College conversation should focus on social justice

By Emma Whitaker | Broadcast Reporter

Recently, I sat through a talk given by millionaire Grant Cardone for my marketing class. My friend and I sat in our aisle, surrounded by hundreds of business students as the man in front of us went on and on about wealth. His charm was inexpiable, his moxie contagious. Yet, what was his message? Regardless of what you believe, money is simply the best. Chasing money and gaining money will stand the test of time.

Instead of people questioning him, he was met with absolute awe. Business students’ eyes were glued to him in adoration and devotion. A boy even shushed my friend and I as we whispered momentarily behind him. I left campus that day feeling confused and even a little angry.

After a few days, I sat through my sociology class as my professor showed us a video. Apparently, 1 percent of America has 40 percent of the wealth in America. The top 1 percent owns 50 percent of America’s stocks, bonds and mutual funds. The CEOs of this nation are making 380 times the average worker’s pay.

The video’s message and the millionaire’s speech both replayed within my mind for the next week, and I started looking elsewhere to discover reasons why income inequality could be so high. While the issue was clearly multifaceted and hairy, still I desired to understand why some people rise so quickly while others never do.

Then I watched the Netflix documentary 13TH. One out of four people in the world behind bars are here in the United States, in the supposed land of the free. There are nearly 4 million black people in this country that cannot vote due to felony charges, much less obtain a successful job. If you have not seen this documentary, please do. It will change your life.

It made me start wondering: is Grant Cardone really working 380 times the amount the average black male is? Could we consider the possibility that maybe the black community is being unfairly treated?

Instead of teaching Baylor students how to love money, why are we not teaching them love for people? Let us tell them why black children are growing up without parents. Let us teach them that the prison system is unfairly targeting the black community. Let us teach them justice. Let us teach them truth. Let us break off ignorance.

I have a lot of friends, and roommates, that are social work majors. They often talk of their rich class discussions on topics of social injustices. Collegiate discussion about injustice should not stop in the social work or sociology department, however. Baylor business school should be the first place racial injustices are recognized and vocalized. Mass incarceration and unhealthy income inequality passes by unseen unless we decide to notice.

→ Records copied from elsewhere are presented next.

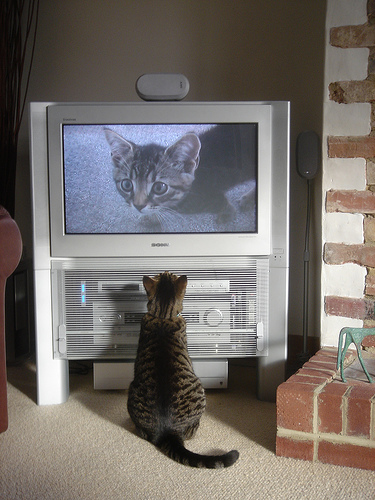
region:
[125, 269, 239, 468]
A cat sitting in front of a tv.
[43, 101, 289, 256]
A grey television that is on.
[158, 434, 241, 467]
A mostly black cat tail.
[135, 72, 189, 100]
A long speaker on the tv.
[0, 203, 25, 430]
The side of a red couch.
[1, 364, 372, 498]
A white carpet.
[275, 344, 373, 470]
The bottom brick area on the carpet.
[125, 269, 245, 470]
cat sitting on the floor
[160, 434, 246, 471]
tail of the cat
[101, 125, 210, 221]
cat on the television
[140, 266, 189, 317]
head of the cat in the room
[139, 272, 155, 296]
left ear of the cat in the room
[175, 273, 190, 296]
right ear of the cat in the room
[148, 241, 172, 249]
brand name of the television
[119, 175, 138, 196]
right eye of the cat on the screen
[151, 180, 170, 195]
left eye of the cat on the screen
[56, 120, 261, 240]
television screen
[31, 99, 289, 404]
shiny silver entertainment center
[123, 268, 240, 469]
black and brown cat sitting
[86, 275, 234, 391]
stereo system behind a grate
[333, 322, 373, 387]
green metal statue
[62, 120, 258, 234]
cat with wide eyes on a screen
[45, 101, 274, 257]
large silver television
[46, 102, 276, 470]
cat watching the television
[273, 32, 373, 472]
brick and white paint fireplace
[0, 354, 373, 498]
light beige carpet on the floor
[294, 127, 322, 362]
speaker attached to a stand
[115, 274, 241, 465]
cat watching television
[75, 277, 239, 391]
stereo system underneath the tv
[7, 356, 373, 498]
beige carpeting in the room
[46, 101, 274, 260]
silver flatscreen television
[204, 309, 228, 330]
knob on the stereo system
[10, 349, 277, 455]
shadows on the carpet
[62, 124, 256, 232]
cat on the tv screen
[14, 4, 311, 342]
wall behind the tv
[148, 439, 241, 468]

On Oct. 3 in freshman chapel, Shane Claiborne spoke up about protecting life by bringing up the idea of gun control. Why is a elderly chapel speaker who speaks about gun violence and control booed and mocked relentlessly, while a prideful, youthful millionaire is cheered in glorious, resounding applause?

You may not know much about mass incarceration, and you may not even know what the word means, but I invite you to look it up. You may be the best business student, the best businessman or the best intern. Yet without love, it is all nothing. For one day, all your money will be gone, all your hair will be gray, and all that remains is the question of love.